Plan ahead - Whether you have a disability or not, planning ahead is a crucial aspect of moving. Start by creating a Moving Checklist to determine what tasks need to get done. Include tasks that are associated with your disability and allocate enough time to have them completed by moving day. If you’re receiving Social Security Disability Insurance (SSDI), you’ll want to allow enough time to contact the Social Security Administration to inform them of your upcoming relocation. If you’re moving locally, you’ll just need to update your new address. Hopefully they’ll be no gaps in receiving your benefits. If you’re moving to a new state, you’ll need to find out if there are changes to any of your disability benefits.
Receive onsite estimates – Depending on the disability, scheduling an in home appointment with a professional estimator, from a reputable moving company might be the best way to receive a quote.
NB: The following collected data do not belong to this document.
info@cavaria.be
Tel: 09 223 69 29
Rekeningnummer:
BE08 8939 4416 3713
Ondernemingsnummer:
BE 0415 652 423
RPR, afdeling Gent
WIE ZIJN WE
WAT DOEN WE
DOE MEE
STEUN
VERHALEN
Financial aid – If your disability requires that you need assistance during the move, you can apply for financial aid through certain organizations such as: Administration for Community Living and AUCD(https://acl.gov/grants) (Association of University Centers on Disabilities). These organizations are able to assist and guide you with financial aspects of coordinating a move, hiring reputable moving companies and assistance with packing/unpacking. It is advised that prior to contacting the organizations, you will already know what assistance you will require for your move: hiring movers, help with packing/unpacking, cleaners or any modifications to the accessibility of your new home.
Assess the new home – If possible view the new home to make sure that it’s accessible for someone with disabilities. Whether it’s for yourself, or your helping a relative or a friend with a disability, its important to know that the new home is livable or can be adapted for someone with disabilities. Things like: ease of opening doors, width of doors, ramps if needed, countertop heights, bathroom aid, all need to be taken care of in advance of moving in.
Local health care services – Knowing where to turn to in an emergency is wise for anyone. Make a list of the nearest emergency facilities in your new city, along with information for any specialists that are used regularly and the general physician. Include addresses, phone numbers and a direct contact name when possible. This list should be easily accessible. If any medication is required, fill your prescriptions before the move, even if you’re moving locally. It could get misplaced or lost during the move.
Help unpacking - Many moving companies assist with unpacking. If you will require this service, it’s advised you be present on the day of delivery. This way you can inform the movers where to place your belongings to best suit your daily needs. Make sure to do a final walkthrough and let the movers know if you’ll need anything moved before they leave. Certain disabilities will not allow for lifting and moving of furniture.
With the help of a professional moving company, and some simple tips, making a move with a disability can be a simple and straightforward experience.